Further, our surface water resources are also at threat of pollution. The Nairobi River, for example, has become a hotspot for industrial and domestic effluent discharge. Although interventions are underway to improve the status of this river, much more should be done for this river which would have ideally supported water supply to the growing urban population in Nairobi. In addition, the pollution level does not allow any abstraction for domestic water use. This is the case for most surface water bodies in Kenya which face various pollution-related pressures.
The need to better manage the water resources in Kenya has never been greater. Ensuring the sustainability of current and future water resources requires we protect and restore the water towers, stop the degradation and protect our surface waters from pollution.
The Advanced Water Management MSc has been tailored to provide an in-depth understanding of catchment processes, surface water bodies and groundwater aquifers and relevant policy interventions and instruments currently being used in the UK and the EU to manage water resources.
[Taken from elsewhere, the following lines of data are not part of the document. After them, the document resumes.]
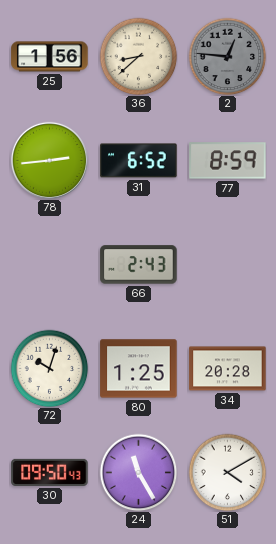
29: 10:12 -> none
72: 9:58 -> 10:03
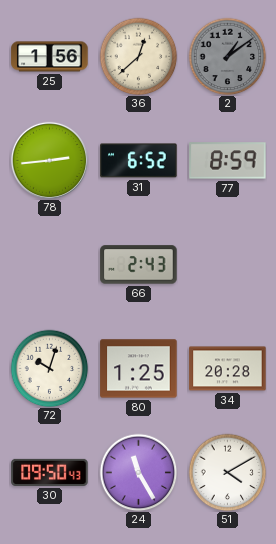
36: 8:38 -> 12:38
2: 12:46 -> 1:09
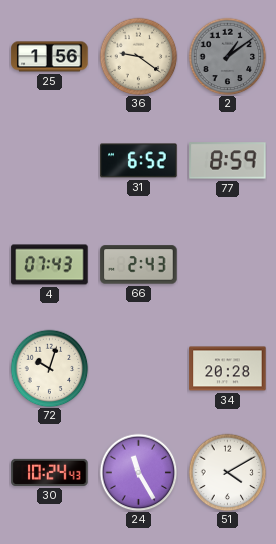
36: 12:38 -> 9:21
78: 2:44 -> none
4: none -> 07:43
80: 1:25 -> none
30: 09:50 -> 10:24
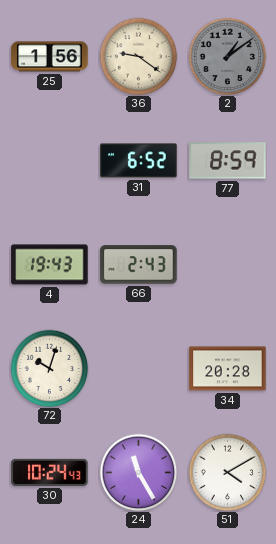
4: 07:43 -> 19:43
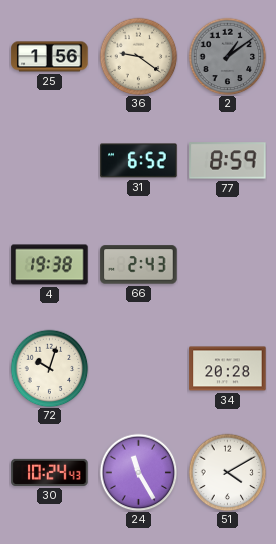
4: 19:43 -> 19:38
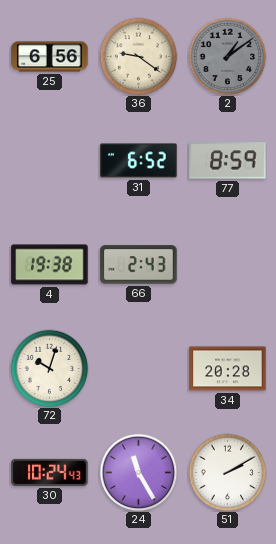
25: 1:56 -> 6:56
51: 4:10 -> 2:10
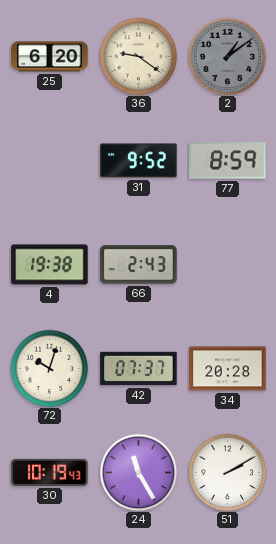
25: 6:56 -> 6:20
31: 6:52 -> 9:52
42: none -> 07:37
30: 10:24 -> 10:19
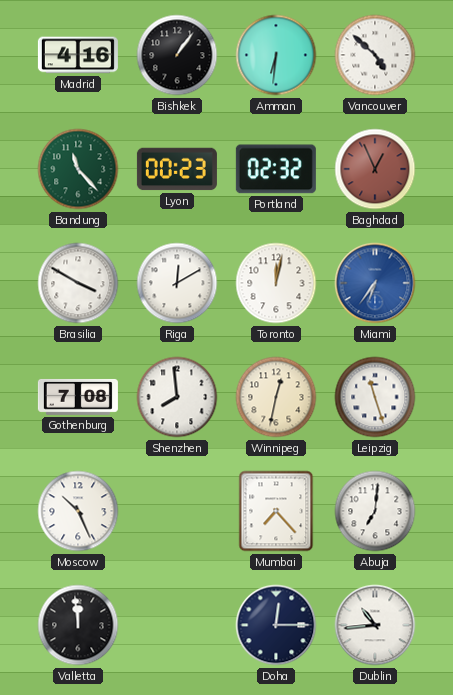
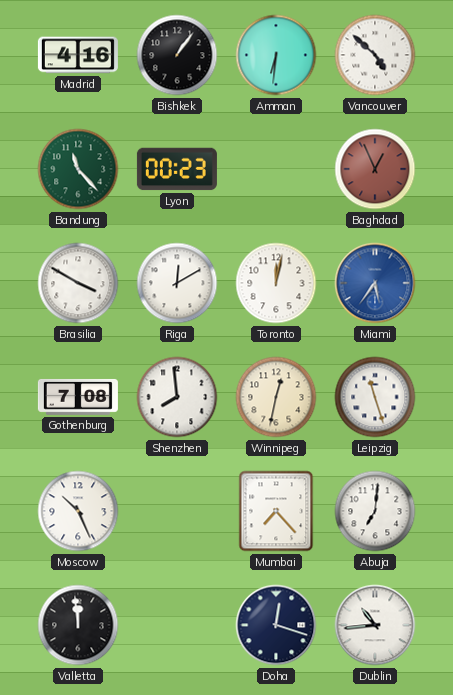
Portland: 02:32 -> none
Miami: 6:36 -> 5:36
Doha: 12:15 -> 12:18
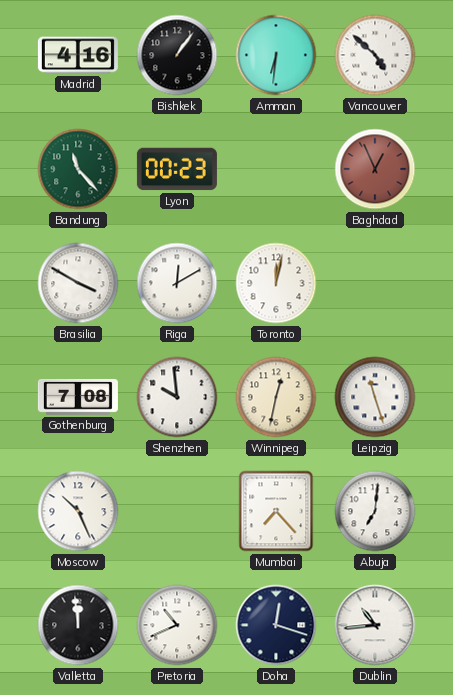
Miami: 5:36 -> none
Shenzhen: 7:59 -> 9:59
Pretoria: none -> 10:41
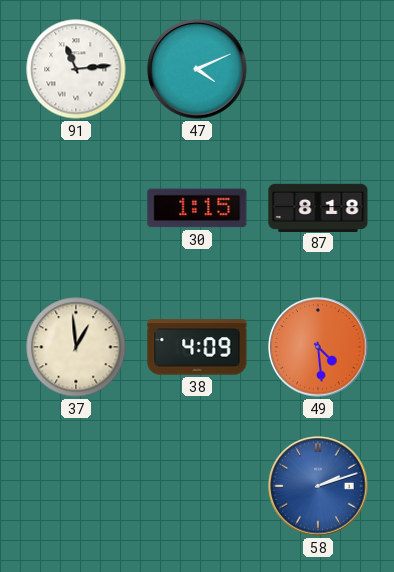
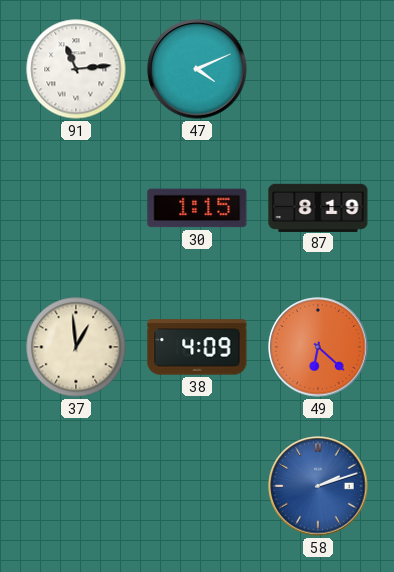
87: 8:18 -> 8:19
49: 4:29 -> 6:22
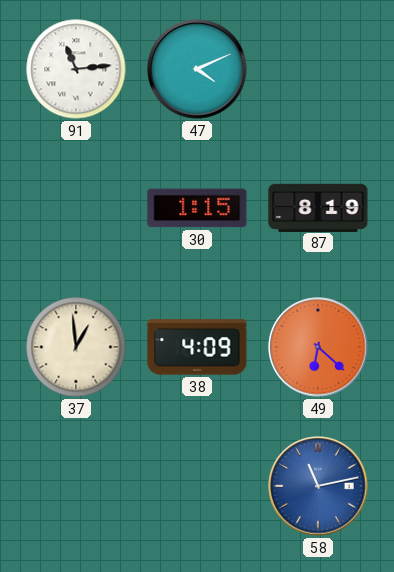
58: 2:12 -> 11:13
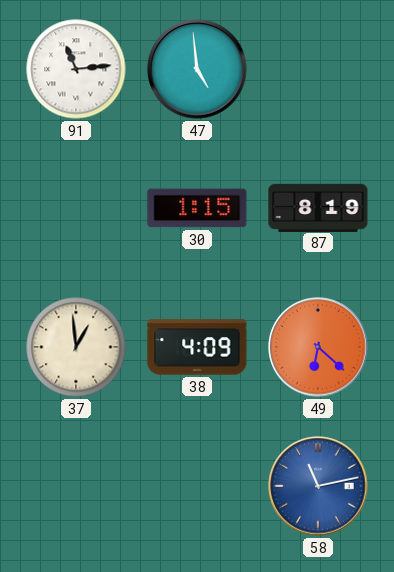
47: 4:11 -> 4:59
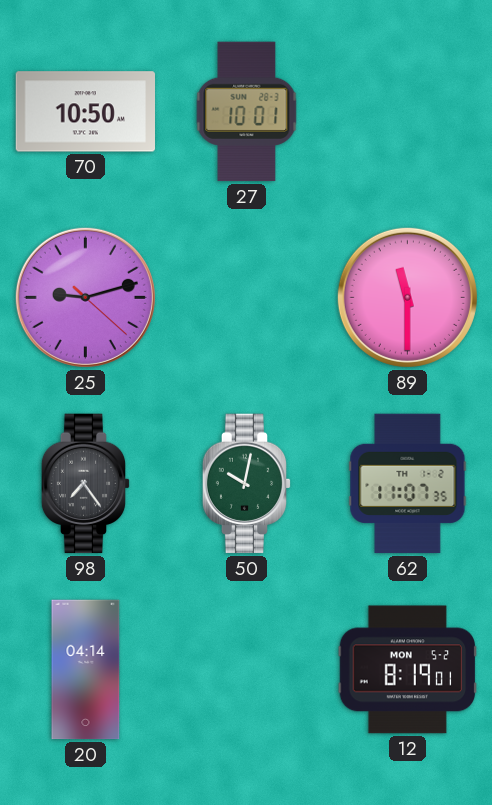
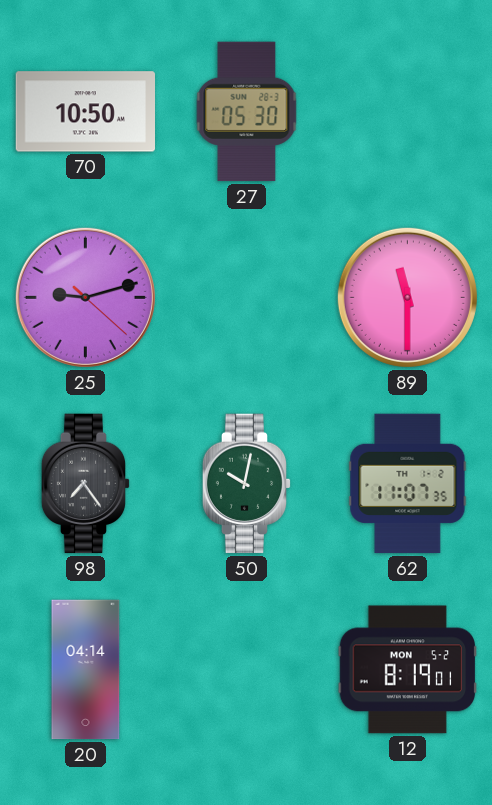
27: 10:01 -> 05:30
The MSc is also embedded in the context of a changing climate and increasing demand for water due to pressures like population growth.
In 2014, Kenya rolled out a National Water Master Plan in line with the Kenya Vision 2030. This Masterplan sought to protect Kenya’s vulnerable water resources’ availability, reliability, and quality up to 2050. I hope to contribute to the realisation of these goals with my skills from Cranfield University by working for the Kenyan Government, specifically in parastatals and ministries steering this Masterplan. The pillars on which the Masterplan is designed align with the taught modules for the Advanced Water Management MSc. I hope to have gained skills in integrated management of catchments, water quality monitoring, river restoration, flood and drought risk management and catchment modelling which will be useful in the realisation of the Masterplan. I, therefore, believe my contribution will make a real difference.
I am very optimistic because more and more people are becoming aware that if we do nothing now to protect our water resources, we might be exacerbating the already significant global water crisis. For instance, political goodwill to environmental conservation and water tower protection in Kenya has greatly improved. We are looking at a future where farmlands will be restored to original forest land. Measures such as mixed farming and agroforestry are already being explored to ensure this restoration is acceptable to farmers and landowners.
The same applies to the case of surface and groundwater pollution. Much more is now being done to restore rivers like the Nairobi River. My optimism is pegged on a scenario of people understanding why this needs to be done and how important it is for themselves and future generations.